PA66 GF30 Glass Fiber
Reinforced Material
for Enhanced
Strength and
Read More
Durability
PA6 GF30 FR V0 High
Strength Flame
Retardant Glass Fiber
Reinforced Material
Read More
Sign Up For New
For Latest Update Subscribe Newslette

==================================================

» What you need to do:
Every record above needs to be restated exactly.

» Answer section:
PA66 GF30 Glass Fiber
Reinforced Material
for Enhanced
Strength and
Read More
Durability
PA6 GF30 FR V0 High
Strength Flame
Retardant Glass Fiber
Reinforced Material
Read More
Sign Up For New
For Latest Update Subscribe Newslette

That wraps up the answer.